Since its last screening in 1917, Wong's film was screened only twice over the following ninety years. It was shown once in 1948 at a public screening in Berkeley, California and once in 1974 at a screening for over seventy family members. The rediscovery of the film brought the film and Wong's children together since Wong's children were unaware of their mother's accomplishment. The film went on to receive greater recognition with the release of Hollywood Chinese, a documentary by Arthur Dong about the history of Chinese Americans in film. The film features The Curse of Quon Gwon prominently, including both excerpts and interviews from Violet's daughters.

Dong celebrates the significance of finding the lost reels of The Curse of Quon Gwon:
| “I was astonished,” recalls Dong. “It’s like digging up an unknown species of dinosaurs. To actually locate these moving images on film and to meet descendants of the filmmakers inspired me to continue with the completion of Hollywood Chinese – this chapter of history confirms, for the first time, the contributions of Chinese Americans in the formative years of America’s film industry.” |

The remaining footage from the film runs 35 minutes in total. The two reels found are labeled four and seven, leaving one to suspect that the entire film ran roughly ninety minutes in length. It is believed that the reels found come from the original negative, produced on 16mm film.

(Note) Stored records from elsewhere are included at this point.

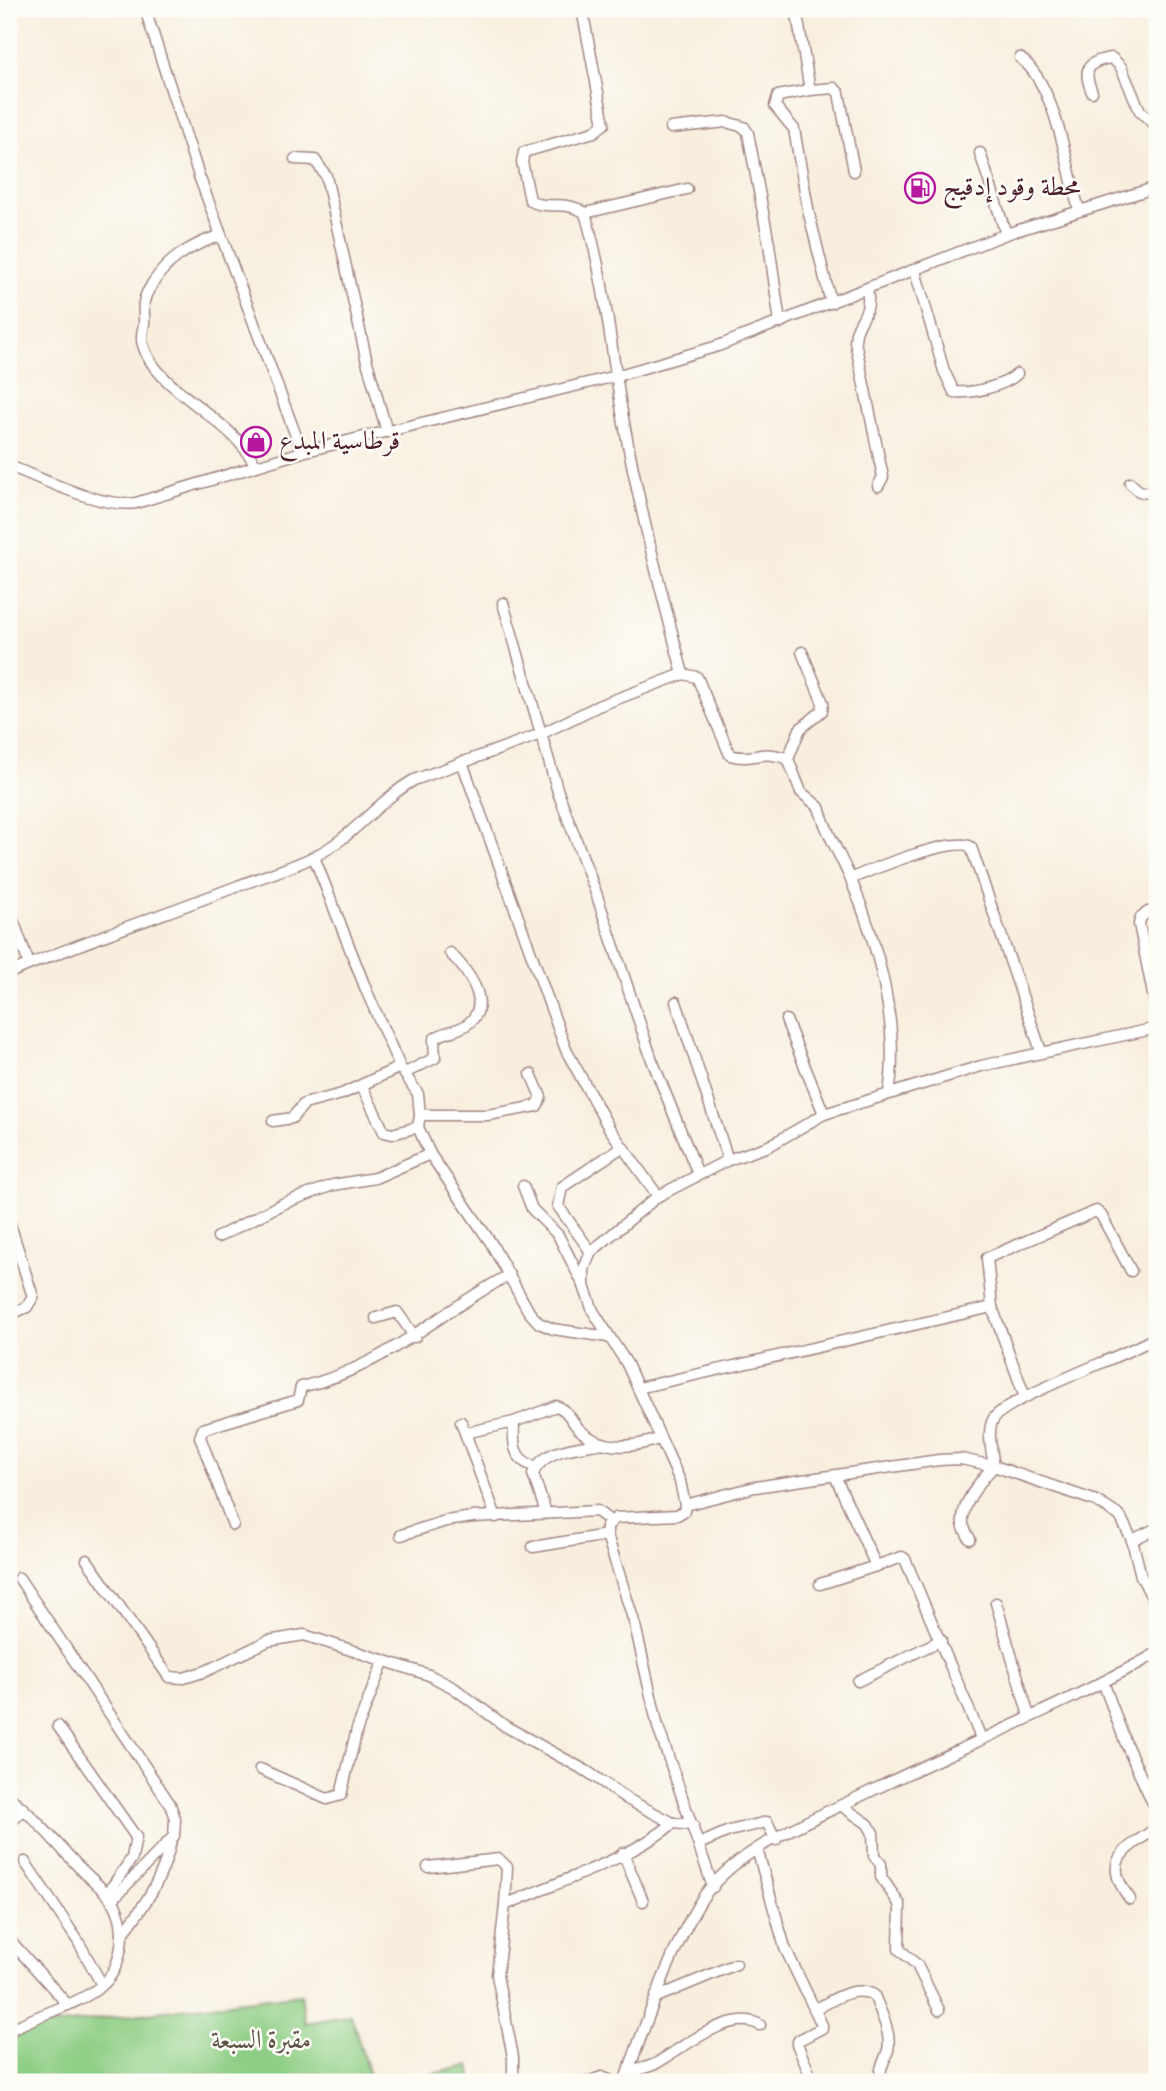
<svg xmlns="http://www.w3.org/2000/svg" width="1166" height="2091" viewBox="0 0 1166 2091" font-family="'Sorts Mill Goudy',Amiri,serif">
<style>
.green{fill:#8ece84;stroke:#6c7658;stroke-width:2}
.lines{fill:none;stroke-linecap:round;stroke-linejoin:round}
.minor-casing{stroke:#a18684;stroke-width:13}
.minor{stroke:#fff;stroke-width:10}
.labels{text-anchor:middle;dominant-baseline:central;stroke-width:5;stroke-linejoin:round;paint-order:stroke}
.poi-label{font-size:26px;fill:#4a1f2b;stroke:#fdfcf7;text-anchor:start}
.park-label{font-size:26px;fill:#5e5446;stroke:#fdfcf7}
</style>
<rect width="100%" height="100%" fill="#fdfcf7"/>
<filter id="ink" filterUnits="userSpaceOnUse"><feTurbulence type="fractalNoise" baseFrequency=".0143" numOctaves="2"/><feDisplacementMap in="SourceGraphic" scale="14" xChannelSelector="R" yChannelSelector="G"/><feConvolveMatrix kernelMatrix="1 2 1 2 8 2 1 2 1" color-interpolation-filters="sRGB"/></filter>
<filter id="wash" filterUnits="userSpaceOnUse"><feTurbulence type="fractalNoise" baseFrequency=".00686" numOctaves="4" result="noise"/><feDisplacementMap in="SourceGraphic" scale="28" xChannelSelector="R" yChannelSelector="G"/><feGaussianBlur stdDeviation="1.57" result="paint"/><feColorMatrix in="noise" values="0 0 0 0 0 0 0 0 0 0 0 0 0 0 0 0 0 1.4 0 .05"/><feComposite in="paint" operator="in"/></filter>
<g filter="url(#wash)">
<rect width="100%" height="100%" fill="#f8eedd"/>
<g class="green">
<path d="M 301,1994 L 305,2023 L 351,2015 L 371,2082 L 9,2082 L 9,2041 L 30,2028 Z"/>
<path d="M 470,2066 L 473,2082 L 420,2082 L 418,2077 Z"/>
</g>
</g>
<g filter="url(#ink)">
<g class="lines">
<g class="minor-casing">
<g id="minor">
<path d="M 145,9 L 199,176 L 302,452"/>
<path d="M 582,9 L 604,124 L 594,132 L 524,152 L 522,162 L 530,200 C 544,211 566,199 585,213 C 605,280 611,350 623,418 C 639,506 660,588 683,674 L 697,677 L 730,755 C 753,762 762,748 788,759 L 801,792 L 819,807 C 826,833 841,856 851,880 C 878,944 900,1025 889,1093"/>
<path d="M 796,9 L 810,90 L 778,96 L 775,106 L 794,129 L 809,214 L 831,303"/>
<path d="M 1020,58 C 1056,84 1067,168 1079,210"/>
<path d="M 810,90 L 834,88 L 839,93 L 854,171"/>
<path d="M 1092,92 C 1082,69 1088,61 1112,58 L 1121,67 L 1140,111 L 1157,127"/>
<path d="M 671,128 L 726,122 L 744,127 L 748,133 L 769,244 L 780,323"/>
<path d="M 980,153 L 1006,234"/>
<path d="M 295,159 L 315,160 L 326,176 L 366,358 L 387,432"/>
<path d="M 585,213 L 687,189"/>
<path d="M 221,235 C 189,246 163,261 147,293 C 141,305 145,312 144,324 C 143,332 140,336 143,345 C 155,390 233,418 255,465"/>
<path d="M 915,271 L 944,371 L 954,392 C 971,394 1005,386 1017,374"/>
<path d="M 867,290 C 873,316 855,320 855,341 L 883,477 L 878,486"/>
<path d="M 9,466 C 44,479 99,508 136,503 L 302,452 L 616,376 L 718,346 L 1006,234 L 1157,187"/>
<path d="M 1130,483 L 1139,491 L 1157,495"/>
<path d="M 503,603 L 558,792 L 596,893 L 652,1060 L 698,1174"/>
<path d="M 788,759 L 800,729 L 822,711 L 823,703 L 802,652"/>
<path d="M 462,762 L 566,1050 L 609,1128 L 658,1196"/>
<path d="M 314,857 L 367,992 L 400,1067 L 418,1094 L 420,1115 L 418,1127 L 430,1154 L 491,1243 L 529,1312 L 539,1323 L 553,1329 L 608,1337"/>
<path d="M 851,879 C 869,870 957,835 971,847 L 1041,1051"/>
<path d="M 9,909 L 29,964"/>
<path d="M 1148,912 L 1141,917 L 1139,924 L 1157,1014"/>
<path d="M 9,973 C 84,941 162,915 238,886 C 263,876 289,869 313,857 C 353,838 376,802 414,780 L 541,734 L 598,706 L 683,674"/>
<path d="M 676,1002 L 728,1160"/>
<path d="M 786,1020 L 824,1114"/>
<path d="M 405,1073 L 435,1058 L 434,1039 C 445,1030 460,1032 470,1022 C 493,1001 465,968 450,953"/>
<path d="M 362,1086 L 384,1132 L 392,1134 L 418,1127"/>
<path d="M 420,1115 L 488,1115 L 537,1106 L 541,1097 L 531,1074"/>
<path d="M 273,1121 L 292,1118 L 304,1104 L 342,1094 L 400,1067"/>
<path d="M 523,1186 L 532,1209 L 558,1235 L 582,1282"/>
<path d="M 9,1221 L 33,1297 L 27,1307 L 9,1315"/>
<path d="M 218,1237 L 282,1204 L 333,1185 L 375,1178 L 430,1154"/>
<path d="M 591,1252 L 558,1206 L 562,1187 L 622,1147"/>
<path d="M 376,1318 L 397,1312 L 415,1337"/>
<path d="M 1151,1340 C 1121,1357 1008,1398 994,1418 C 986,1430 992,1452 994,1466 L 1096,1501 L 1120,1516 L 1132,1540 L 1141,1576 L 1157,1607"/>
<path d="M 638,1388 L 992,1307"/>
<path d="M 1025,1397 L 992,1307 L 987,1258 L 1096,1211 L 1101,1215 L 1131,1271"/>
<path d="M 461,1422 L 496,1517"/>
<path d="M 514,1422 C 513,1442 512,1460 536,1467"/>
<path d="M 465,1433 L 514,1422 L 556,1406 C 569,1410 570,1420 579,1429 C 601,1451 632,1448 659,1439"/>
<path d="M 835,1476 L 876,1566 L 902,1557 L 905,1559 L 981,1738"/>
<path d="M 685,1505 L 755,1487 L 939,1460 L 961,1459 L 994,1466"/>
<path d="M 546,1513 L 533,1474 C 543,1448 578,1448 603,1443"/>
<path d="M 233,1525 L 200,1437 L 203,1429 L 298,1400 L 301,1387 C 384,1368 436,1314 509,1275"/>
<path d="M 401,1535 L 446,1521 L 473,1517 L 597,1511 L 610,1521"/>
<path d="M 970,1539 C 968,1535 963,1528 963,1523 C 961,1503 982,1479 994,1466"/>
<path d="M 1132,1540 L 1157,1528"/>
<path d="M 533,1547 L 607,1535"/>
<path d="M 87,1560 L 169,1677 L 184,1678 L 206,1671 L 268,1641 L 304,1635 L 429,1675 L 454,1688 L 505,1726 L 588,1772 L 627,1799 L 673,1823 L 693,1825"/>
<path d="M 19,1578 L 170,1804 L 175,1819 L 174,1836 L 112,1900"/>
<path d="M 820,1584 L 876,1566"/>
<path d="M 996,1603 L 1029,1716"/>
<path d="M 858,1681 L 941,1640"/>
<path d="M 1103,1682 L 1126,1744 L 1157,1812"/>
<path d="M 58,1726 L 136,1837 L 132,1858 L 107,1894"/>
<path d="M 260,1769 L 327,1799 L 341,1795 L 357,1729 L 384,1660"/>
<path d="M 9,1797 C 35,1817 54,1841 77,1865 C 88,1877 105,1889 114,1903 C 128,1927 123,1969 100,1987 C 72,2008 38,2013 9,2031"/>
<path d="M 842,1806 L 868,1824 L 873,1833 L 874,1856 L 881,1864 L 881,1877 L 900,1905 L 899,1949 L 917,1965 L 939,2010"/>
<path d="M 9,1824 L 24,1809"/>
<path d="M 699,1844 L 729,1831 L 767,1822 L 776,1840"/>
<path d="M 757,1849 L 785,1948 L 822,2025 L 822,2028 L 799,2040 L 797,2044 L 813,2082"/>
<path d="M 623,1853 L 643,1901"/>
<path d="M 25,1862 L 78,1941 L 102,1985"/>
<path d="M 428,1867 L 499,1859 L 507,1867 L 505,1905"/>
<path d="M 713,1887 L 658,1727 L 635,1625 L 607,1535 L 607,1526 L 616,1518 L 677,1515 L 684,1511 L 685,1505 L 680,1481 L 627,1364 L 593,1311 L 584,1286 L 584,1269 L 591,1252 L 658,1196 L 728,1160 L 769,1146 L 824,1114 L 981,1066 L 1157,1028"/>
<path d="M 1130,1899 C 1101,1861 1123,1850 1157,1828"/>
<path d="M 122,1935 C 145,1905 163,1879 171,1841"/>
<path d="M 9,1939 L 68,2005"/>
<path d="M 657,1997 L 736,1964"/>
<path d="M 816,2009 C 835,1999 853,1985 874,1995 C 880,2011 892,2033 888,2050 C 885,2062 878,2068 881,2082"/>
<path d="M 628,2072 C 637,2070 646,2068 655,2064 C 680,2050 731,2007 760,2025"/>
<path d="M 513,2082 L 513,2057 L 497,1975 L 505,1905 C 555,1883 633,1858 673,1823"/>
<path d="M 587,2082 L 602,2077 L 614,2082"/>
<path d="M 624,2082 C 647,2023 667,1957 700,1902 C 732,1849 817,1818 871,1791 C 966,1745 1065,1705 1157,1653"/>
</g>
</g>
<use href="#minor" class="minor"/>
</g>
</g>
<defs>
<g id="fuel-ring" transform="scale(1.575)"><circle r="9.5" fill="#fdfcf7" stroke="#b5179e" stroke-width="1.5"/><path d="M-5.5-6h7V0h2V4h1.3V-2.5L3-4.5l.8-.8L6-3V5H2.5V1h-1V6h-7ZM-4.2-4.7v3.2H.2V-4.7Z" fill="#b5179e"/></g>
<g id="shop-ring" transform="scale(1.575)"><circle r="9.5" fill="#fdfcf7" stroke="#b5179e" stroke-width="1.5"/><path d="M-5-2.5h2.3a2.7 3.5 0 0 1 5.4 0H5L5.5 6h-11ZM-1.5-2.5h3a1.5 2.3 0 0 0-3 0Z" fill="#b5179e"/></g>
</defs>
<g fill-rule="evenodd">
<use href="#fuel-ring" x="920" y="188"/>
<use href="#shop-ring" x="256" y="442"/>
</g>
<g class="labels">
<g class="poi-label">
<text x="943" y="188">محطة وقود إدقيج</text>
<text x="279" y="442">قرطاسية المبدع</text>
</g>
<g class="park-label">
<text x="261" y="2041">مقبرة السبعة</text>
</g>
</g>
<rect width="1166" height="2091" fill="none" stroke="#fdfcf7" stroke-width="35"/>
</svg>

Hollywood Chinese also incited a historical stamp for the film when, thirty-six years after Wong's death, in 2006, The Curse of Quon Gwon was successfully added to the National Film Registry and catalogued with the Library of Congress. With only 25 films accepted annually, this motion picture was considered historic for the history of Asian American cinema. Currently, there is still a hope for the resurgence of both the shooting script and the missing reels of The Curse of Quon Gwon. The film in its current form has an original score composed by Judy Rosenberg and has had screenings at universities and theaters across the globe.

The surviving reels of The Curse of Quon Gwon were preserved by the Academy Film Archive in 2005.